Kann man die Leute nicht aufeinander hetzen? Das wäre doch amüsant. Oder erkennen die, dass sie Brüder im Geiste sind mit einem gemeinsamen Ziel ("Nieder mit den Klimaforschern!") und gehen sich deswegen nicht an die Gurgel?

JLT said...

@ Ludmila:

Also, in den USA ist deren gemeinsames Ziel "Nieder mit den Liberalen", wenn ich das richtig verstanden habe. Und vielleicht auch noch "Verteidigt USA gegen den Rest der Welt. USA! USA! USA!"

*wühlt in alten Posts*
Gefunden!

"This is more evidence of that Global Warming is driven by an agenda which is punish the United States economically by making it agree to reduce carbon emissions. [...] The problem in the eyes of much of the rest of the world is the United States holds too much economic and military power and they want that reduced. Getting us to encumber our economic growth through CO2 emission reduction is one way of putting the brakes on growing economic and military power."
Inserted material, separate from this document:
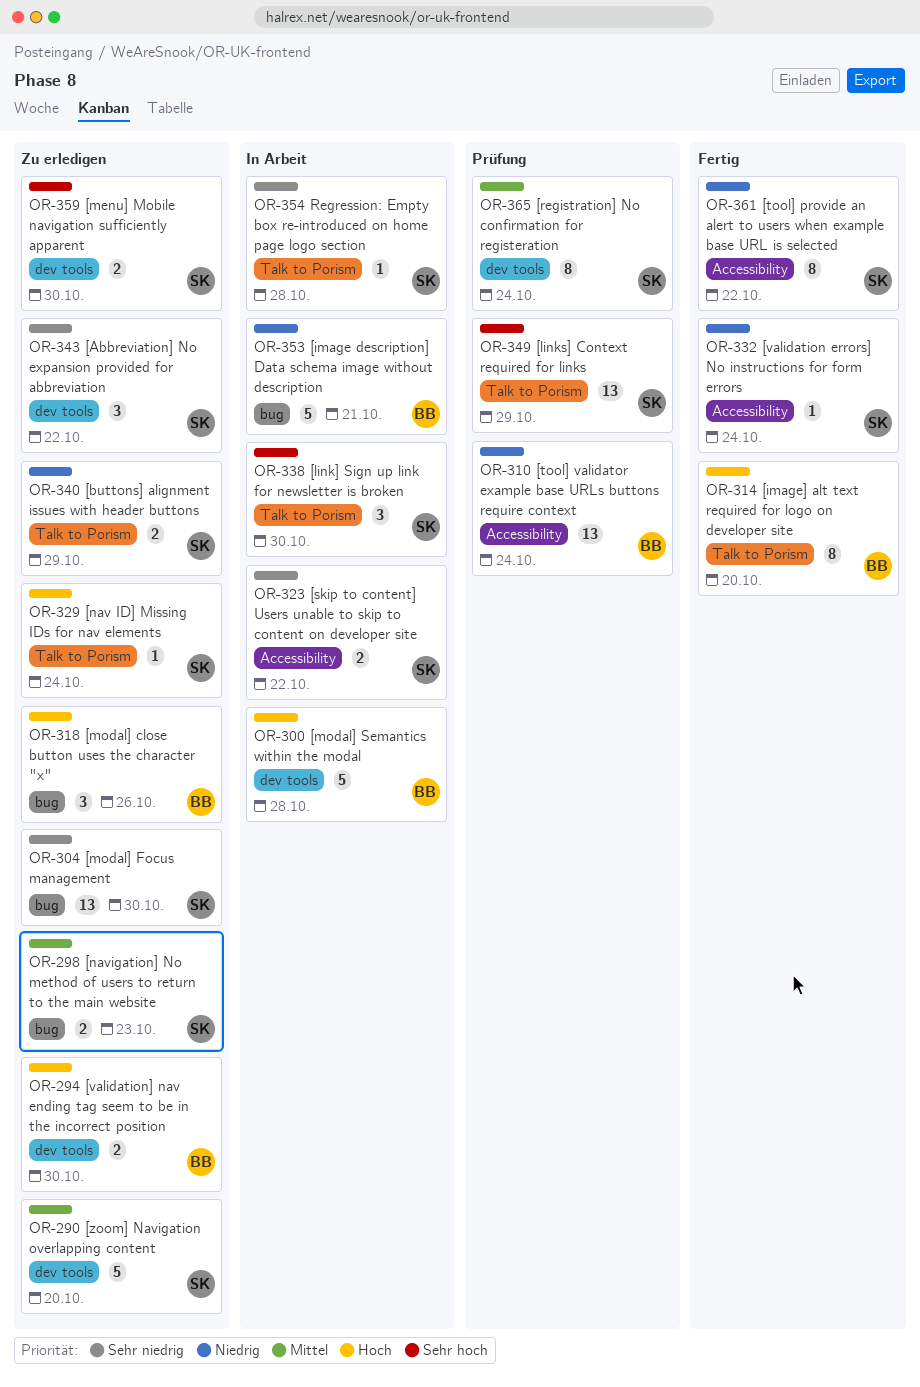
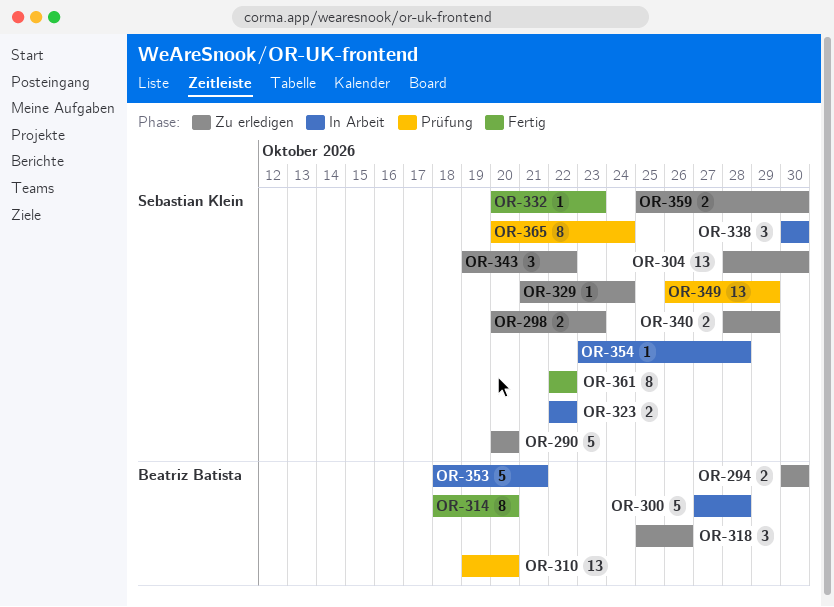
OR-310, due: Oct 24 -> Oct 20
OR-332, due: Oct 24 -> Oct 23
Geschrieben bei - na? - einem IDler....

JLT said...

@ Kereng:
"Mikroevolution wird also von IDlern anerkannt. Warum regen sie sich dann über Hitler auf, der sich mit seinem Judenhass und der Überlegenheit der arischen Rasse (wenn überhaupt) nur auf Mikroevolution bezieht?"

Wie überaus garstig von Dir!
Respekt.

Michael Pleyer said...

"AFAIK the technical term is still "poof"."

Großartig. Ich musste wirklich laut lachen. Vielen Dank ;-).